En matière de baux d’habitation, le décret du 6 juillet 2026 modifie les contrats types des locations nues, meublées et des colocations à bail unique. À compter du 1er octobre 2026, les contrats conclus ou renouvelés devront notamment intégrer les nouvelles dispositions relatives à la clause résolutoire en cas d’impayés ou de non-versement du dépôt de garantie.

La copropriété connaît également plusieurs évolutions.
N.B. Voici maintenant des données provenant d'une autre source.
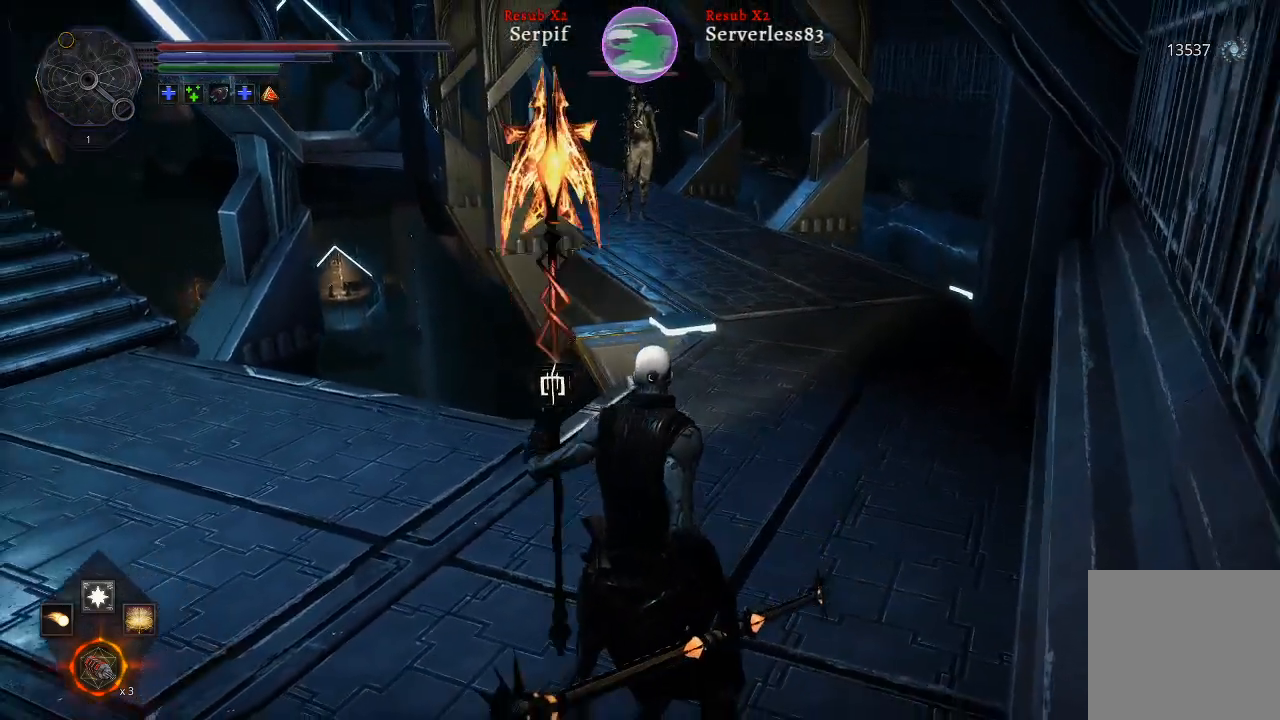
{"buttons": [], "left_stick": "center", "right_stick": "center", "events": []}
À compter du 19 janvier 2028, le registre national d’immatriculation intégrera de nouvelles données techniques, énergétiques et financières. L’ANGC et Syndic France appellent toutefois au boycott du registre tant que le travail supplémentaire imposé aux gestionnaires ne sera pas justement rémunéré et que l’utilisation des données ne sera pas davantage contrôlée.
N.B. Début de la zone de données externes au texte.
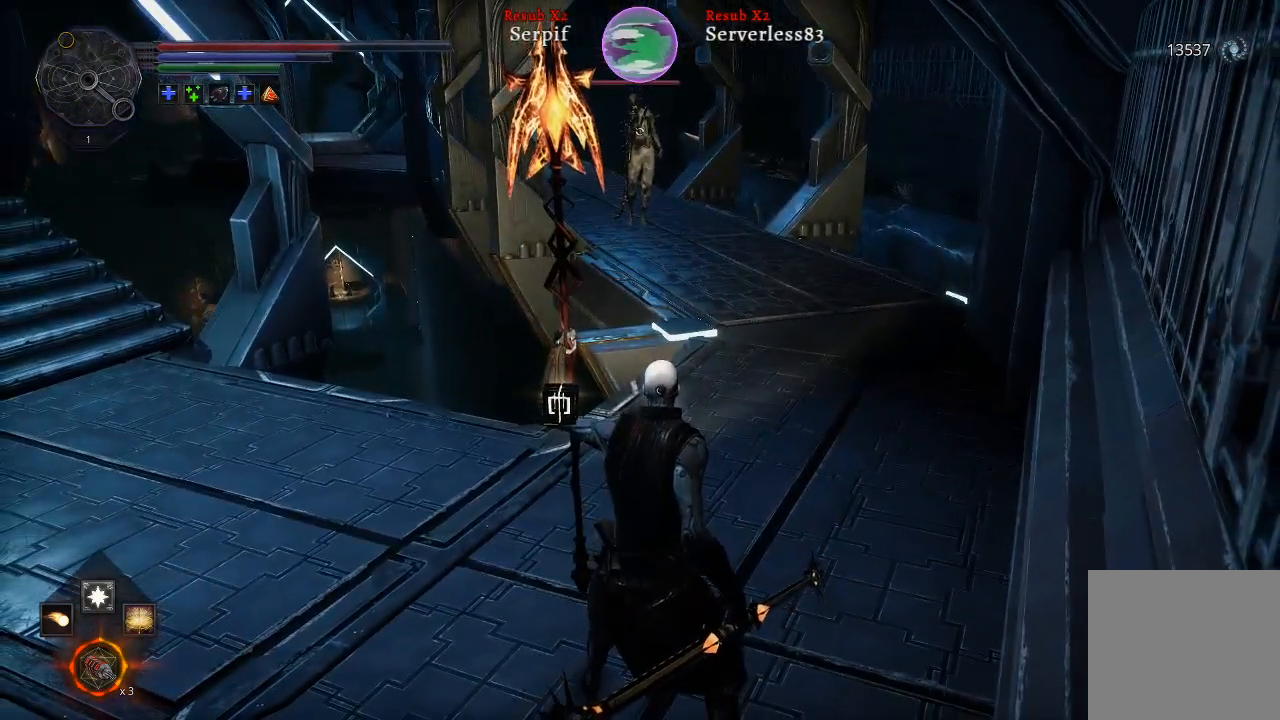
{"buttons": [], "left_stick": "center", "right_stick": "center", "events": []}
L’UNIS dénonce un décalage croissant entre l’augmentation des missions des syndics et l’absence de revalorisation du contrat type encadrant leur rémunération. Elle appelle à une révision globale du décret, au-delà des seules obligations liées au registre, et regrette de ne pas avoir été consultée sur la version finale du texte. Pour les professionnels, il est urgent de rétablir une cohérence entre missions, moyens et rémunération, une revendication déjà portée depuis la loi ALUR.
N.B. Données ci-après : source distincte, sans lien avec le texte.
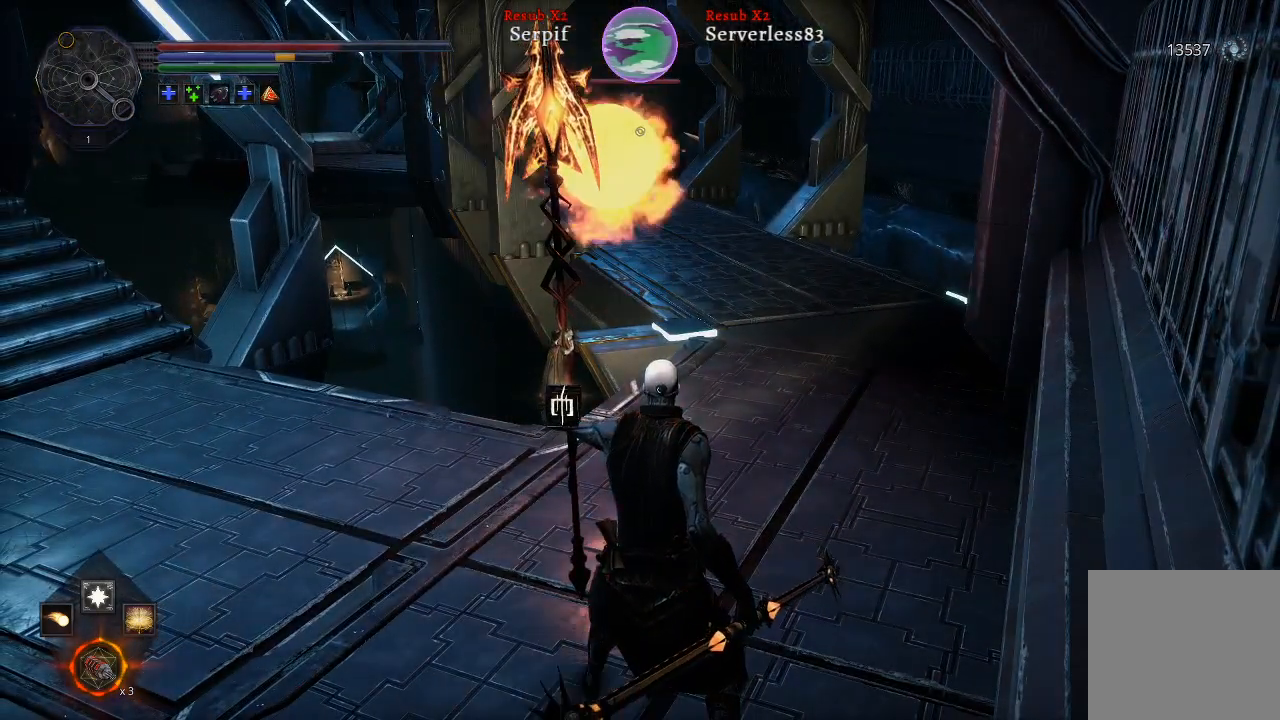
{"buttons": [], "left_stick": "center", "right_stick": "center", "events": []}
David Chouraqui, pour Plurience, soutient l’objectif de meilleure connaissance du parc et de rénovation énergétique des copropriétés, mais dénonce une méthode qui fait des syndics des « obligés travaillant gratuitement ». Il demande la reconnaissance de ce rôle, une étude d’impact pour toute nouvelle obligation, des outils limitant les ressaisies et une révision du contrat type pour permettre une rémunération adaptée des missions d’intérêt général, ainsi qu’un accès aux données consolidées du registre.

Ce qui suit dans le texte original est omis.